── Material shown ──
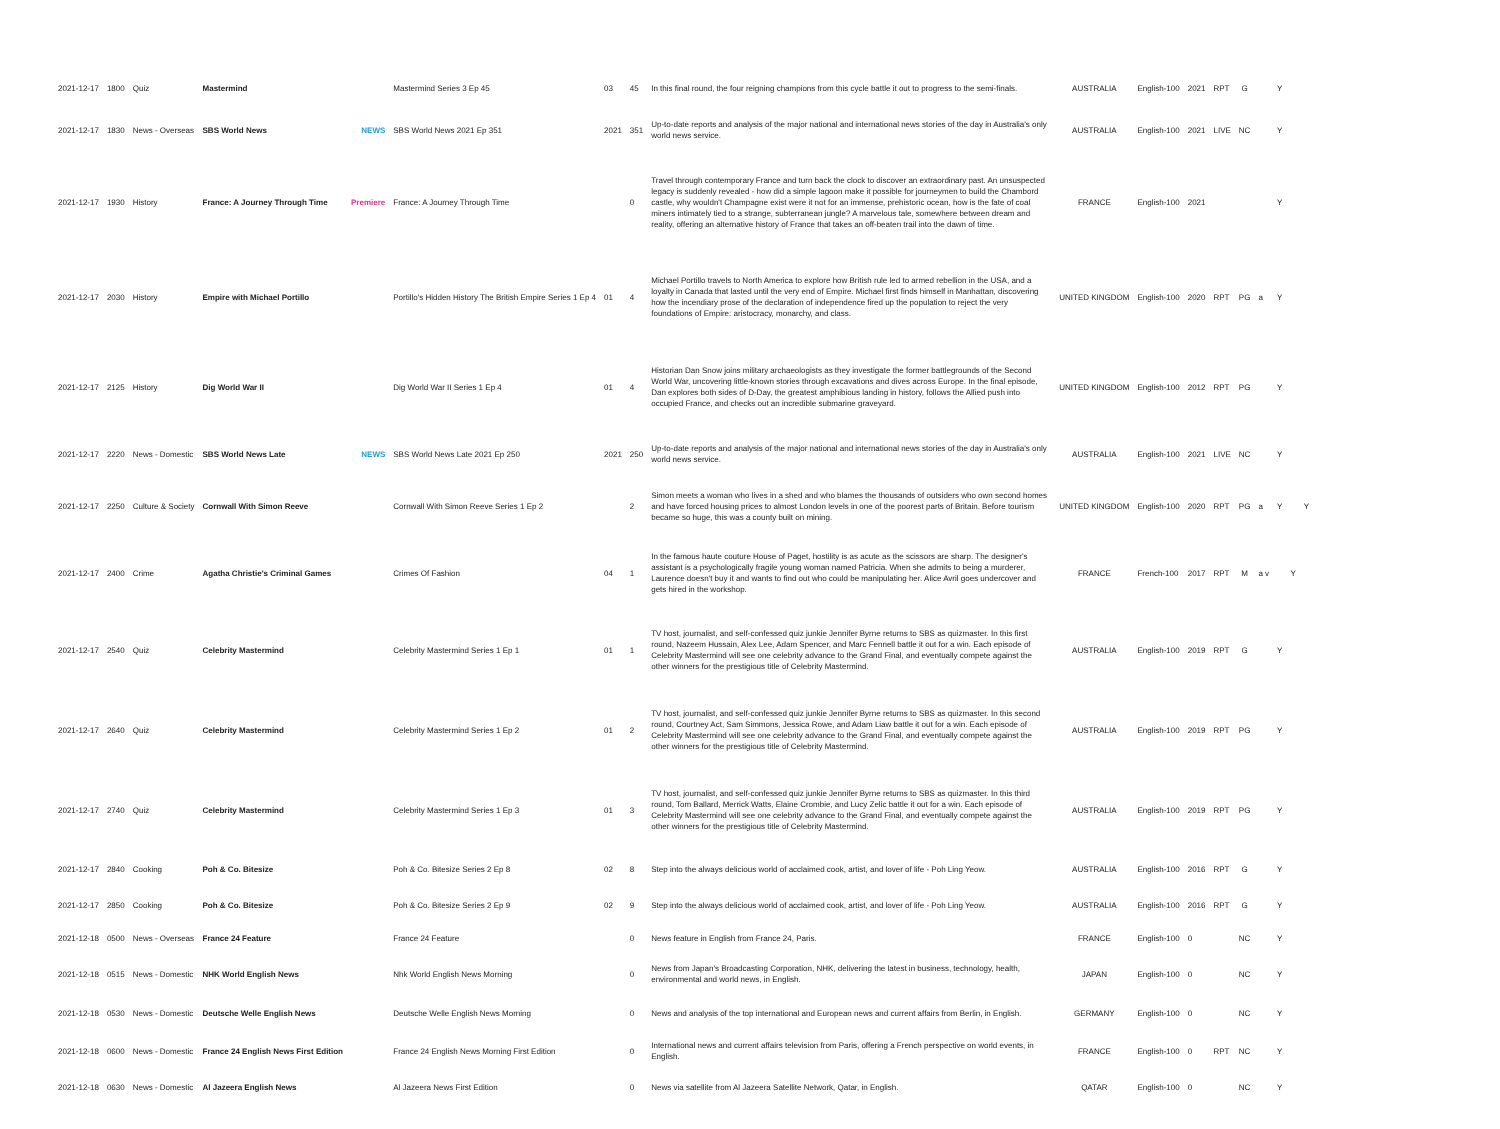| 2021-12-17 | 1800 | Quiz | Mastermind | | Mastermind Series 3 Ep 45 | 03 | 45 | In this final round, the four reigning champions from this cycle battle it out to progress to the semi-finals. | AUSTRALIA | English-100 | 2021 | RPT | G | | Y | | |
| 2021-12-17 | 1830 | News - Overseas | SBS World News | NEWS | SBS World News 2021 Ep 351 | 2021 | 351 | Up-to-date reports and analysis of the major national and international news stories of the day in Australia's only world news service. | AUSTRALIA | English-100 | 2021 | LIVE | NC | | Y | | |
| 2021-12-17 | 1930 | History | France: A Journey Through Time | Premiere | France: A Journey Through Time | | 0 | Travel through contemporary France and turn back the clock to discover an extraordinary past. An unsuspected legacy is suddenly revealed - how did a simple lagoon make it possible for journeymen to build the Chambord castle, why wouldn't Champagne exist were it not for an immense, prehistoric ocean, how is the fate of coal miners intimately tied to a strange, subterranean jungle? A marvelous tale, somewhere between dream and reality, offering an alternative history of France that takes an off-beaten trail into the dawn of time. | FRANCE | English-100 | 2021 | | | | Y | | |
| 2021-12-17 | 2030 | History | Empire with Michael Portillo | | Portillo's Hidden History The British Empire Series 1 Ep 4 | 01 | 4 | Michael Portillo travels to North America to explore how British rule led to armed rebellion in the USA, and a loyalty in Canada that lasted until the very end of Empire. Michael first finds himself in Manhattan, discovering how the incendiary prose of the declaration of independence fired up the population to reject the very foundations of Empire: aristocracy, monarchy, and class. | UNITED KINGDOM | English-100 | 2020 | RPT | PG | a | Y | | |
| 2021-12-17 | 2125 | History | Dig World War II | | Dig World War II Series 1 Ep 4 | 01 | 4 | Historian Dan Snow joins military archaeologists as they investigate the former battlegrounds of the Second World War, uncovering little-known stories through excavations and dives across Europe. In the final episode, Dan explores both sides of D-Day, the greatest amphibious landing in history, follows the Allied push into occupied France, and checks out an incredible submarine graveyard. | UNITED KINGDOM | English-100 | 2012 | RPT | PG | | Y | | |
| 2021-12-17 | 2220 | News - Domestic | SBS World News Late | NEWS | SBS World News Late 2021 Ep 250 | 2021 | 250 | Up-to-date reports and analysis of the major national and international news stories of the day in Australia's only world news service. | AUSTRALIA | English-100 | 2021 | LIVE | NC | | Y | | |
| 2021-12-17 | 2250 | Culture & Society | Cornwall With Simon Reeve | | Cornwall With Simon Reeve Series 1 Ep 2 | | 2 | Simon meets a woman who lives in a shed and who blames the thousands of outsiders who own second homes and have forced housing prices to almost London levels in one of the poorest parts of Britain. Before tourism became so huge, this was a county built on mining. | UNITED KINGDOM | English-100 | 2020 | RPT | PG | a | Y | | Y |
| 2021-12-17 | 2400 | Crime | Agatha Christie's Criminal Games | | Crimes Of Fashion | 04 | 1 | In the famous haute couture House of Paget, hostility is as acute as the scissors are sharp. The designer's assistant is a psychologically fragile young woman named Patricia. When she admits to being a murderer, Laurence doesn't buy it and wants to find out who could be manipulating her. Alice Avril goes undercover and gets hired in the workshop. | FRANCE | French-100 | 2017 | RPT | M | a v | | Y | |
| 2021-12-17 | 2540 | Quiz | Celebrity Mastermind | | Celebrity Mastermind Series 1 Ep 1 | 01 | 1 | TV host, journalist, and self-confessed quiz junkie Jennifer Byrne returns to SBS as quizmaster. In this first round, Nazeem Hussain, Alex Lee, Adam Spencer, and Marc Fennell battle it out for a win. Each episode of Celebrity Mastermind will see one celebrity advance to the Grand Final, and eventually compete against the other winners for the prestigious title of Celebrity Mastermind. | AUSTRALIA | English-100 | 2019 | RPT | G | | Y | | |
| 2021-12-17 | 2640 | Quiz | Celebrity Mastermind | | Celebrity Mastermind Series 1 Ep 2 | 01 | 2 | TV host, journalist, and self-confessed quiz junkie Jennifer Byrne returns to SBS as quizmaster. In this second round, Courtney Act, Sam Simmons, Jessica Rowe, and Adam Liaw battle it out for a win. Each episode of Celebrity Mastermind will see one celebrity advance to the Grand Final, and eventually compete against the other winners for the prestigious title of Celebrity Mastermind. | AUSTRALIA | English-100 | 2019 | RPT | PG | | Y | | |
| 2021-12-17 | 2740 | Quiz | Celebrity Mastermind | | Celebrity Mastermind Series 1 Ep 3 | 01 | 3 | TV host, journalist, and self-confessed quiz junkie Jennifer Byrne returns to SBS as quizmaster. In this third round, Tom Ballard, Merrick Watts, Elaine Crombie, and Lucy Zelic battle it out for a win. Each episode of Celebrity Mastermind will see one celebrity advance to the Grand Final, and eventually compete against the other winners for the prestigious title of Celebrity Mastermind. | AUSTRALIA | English-100 | 2019 | RPT | PG | | Y | | |
| 2021-12-17 | 2840 | Cooking | Poh & Co. Bitesize | | Poh & Co. Bitesize Series 2 Ep 8 | 02 | 8 | Step into the always delicious world of acclaimed cook, artist, and lover of life - Poh Ling Yeow. | AUSTRALIA | English-100 | 2016 | RPT | G | | Y | | |
| 2021-12-17 | 2850 | Cooking | Poh & Co. Bitesize | | Poh & Co. Bitesize Series 2 Ep 9 | 02 | 9 | Step into the always delicious world of acclaimed cook, artist, and lover of life - Poh Ling Yeow. | AUSTRALIA | English-100 | 2016 | RPT | G | | Y | | |
| 2021-12-18 | 0500 | News - Overseas | France 24 Feature | | France 24 Feature | | 0 | News feature in English from France 24, Paris. | FRANCE | English-100 | 0 | | NC | | Y | | |
| 2021-12-18 | 0515 | News - Domestic | NHK World English News | | Nhk World English News Morning | | 0 | News from Japan's Broadcasting Corporation, NHK, delivering the latest in business, technology, health, environmental and world news, in English. | JAPAN | English-100 | 0 | | NC | | Y | | |
| 2021-12-18 | 0530 | News - Domestic | Deutsche Welle English News | | Deutsche Welle English News Morning | | 0 | News and analysis of the top international and European news and current affairs from Berlin, in English. | GERMANY | English-100 | 0 | | NC | | Y | | |
| 2021-12-18 | 0600 | News - Domestic | France 24 English News First Edition | | France 24 English News Morning First Edition | | 0 | International news and current affairs television from Paris, offering a French perspective on world events, in English. | FRANCE | English-100 | 0 | RPT | NC | | Y | | |
| 2021-12-18 | 0630 | News - Domestic | Al Jazeera English News | | Al Jazeera News First Edition | | 0 | News via satellite from Al Jazeera Satellite Network, Qatar, in English. | QATAR | English-100 | 0 | | NC | | Y | | |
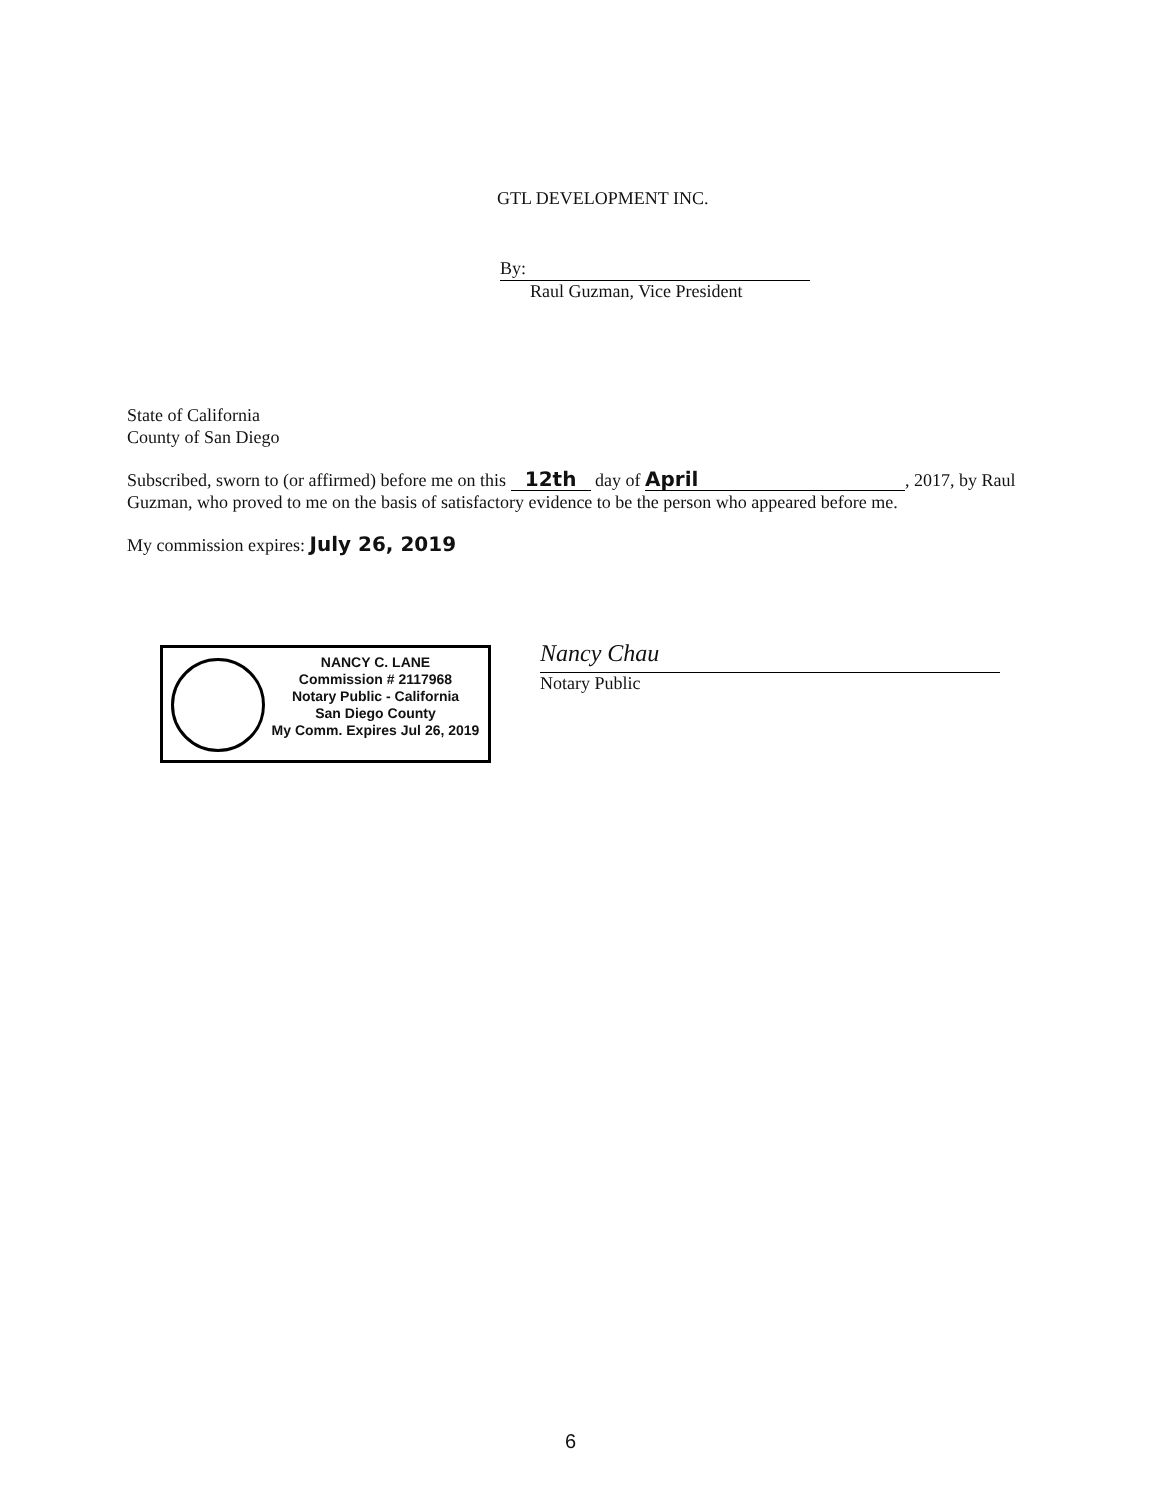GTL DEVELOPMENT INC.
By:
Raul Guzman, Vice President
State of California
County of San Diego
Subscribed, sworn to (or affirmed) before me on this 12th day of April, 2017, by Raul Guzman, who proved to me on the basis of satisfactory evidence to be the person who appeared before me.
My commission expires: July 26, 2019
NANCY C. LANE
Commission # 2117968
Notary Public - California
San Diego County
My Comm. Expires Jul 26, 2019
Nancy Chau
Notary Public
6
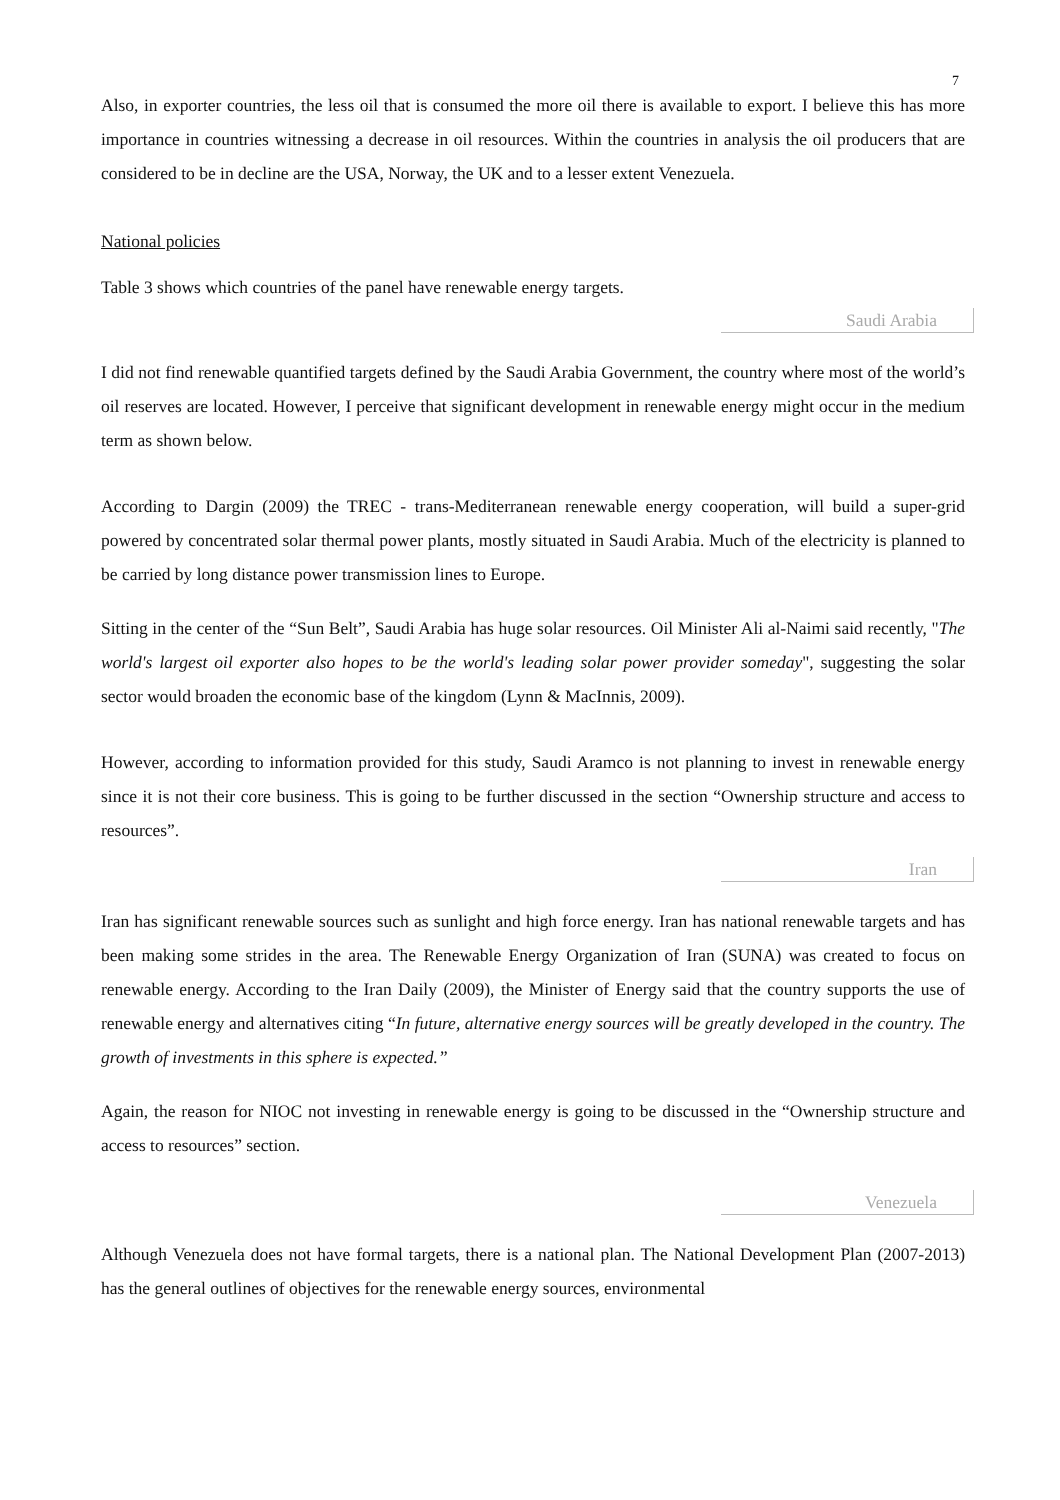7
Also, in exporter countries, the less oil that is consumed the more oil there is available to export. I believe this has more importance in countries witnessing a decrease in oil resources. Within the countries in analysis the oil producers that are considered to be in decline are the USA, Norway, the UK and to a lesser extent Venezuela.
National policies
Table 3 shows which countries of the panel have renewable energy targets.
Saudi Arabia
I did not find renewable quantified targets defined by the Saudi Arabia Government, the country where most of the world’s oil reserves are located. However, I perceive that significant development in renewable energy might occur in the medium term as shown below.
According to Dargin (2009) the TREC - trans-Mediterranean renewable energy cooperation, will build a super-grid powered by concentrated solar thermal power plants, mostly situated in Saudi Arabia. Much of the electricity is planned to be carried by long distance power transmission lines to Europe.
Sitting in the center of the “Sun Belt”, Saudi Arabia has huge solar resources. Oil Minister Ali al-Naimi said recently, "The world's largest oil exporter also hopes to be the world's leading solar power provider someday", suggesting the solar sector would broaden the economic base of the kingdom (Lynn & MacInnis, 2009).
However, according to information provided for this study, Saudi Aramco is not planning to invest in renewable energy since it is not their core business. This is going to be further discussed in the section “Ownership structure and access to resources”.
Iran
Iran has significant renewable sources such as sunlight and high force energy. Iran has national renewable targets and has been making some strides in the area. The Renewable Energy Organization of Iran (SUNA) was created to focus on renewable energy. According to the Iran Daily (2009), the Minister of Energy said that the country supports the use of renewable energy and alternatives citing “In future, alternative energy sources will be greatly developed in the country. The growth of investments in this sphere is expected.”
Again, the reason for NIOC not investing in renewable energy is going to be discussed in the “Ownership structure and access to resources” section.
Venezuela
Although Venezuela does not have formal targets, there is a national plan. The National Development Plan (2007-2013) has the general outlines of objectives for the renewable energy sources, environmental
───
#### The task
Copy the records above from the first line through the line containing "2021-12-17 | 1930", both included, and leave out any pictures.

#### Result below
| 2021-12-17 | 1800 | Quiz | Mastermind | | Mastermind Series 3 Ep 45 | 03 | 45 | In this final round, the four reigning champions from this cycle battle it out to progress to the semi-finals. | AUSTRALIA | English-100 | 2021 | RPT | G | | Y | | |
| 2021-12-17 | 1830 | News - Overseas | SBS World News | NEWS | SBS World News 2021 Ep 351 | 2021 | 351 | Up-to-date reports and analysis of the major national and international news stories of the day in Australia's only world news service. | AUSTRALIA | English-100 | 2021 | LIVE | NC | | Y | | |
| 2021-12-17 | 1930 | History | France: A Journey Through Time | Premiere | France: A Journey Through Time | | 0 | Travel through contemporary France and turn back the clock to discover an extraordinary past. An unsuspected legacy is suddenly revealed - how did a simple lagoon make it possible for journeymen to build the Chambord castle, why wouldn't Champagne exist were it not for an immense, prehistoric ocean, how is the fate of coal miners intimately tied to a strange, subterranean jungle? A marvelous tale, somewhere between dream and reality, offering an alternative history of France that takes an off-beaten trail into the dawn of time. | FRANCE | English-100 | 2021 | | | | Y | | |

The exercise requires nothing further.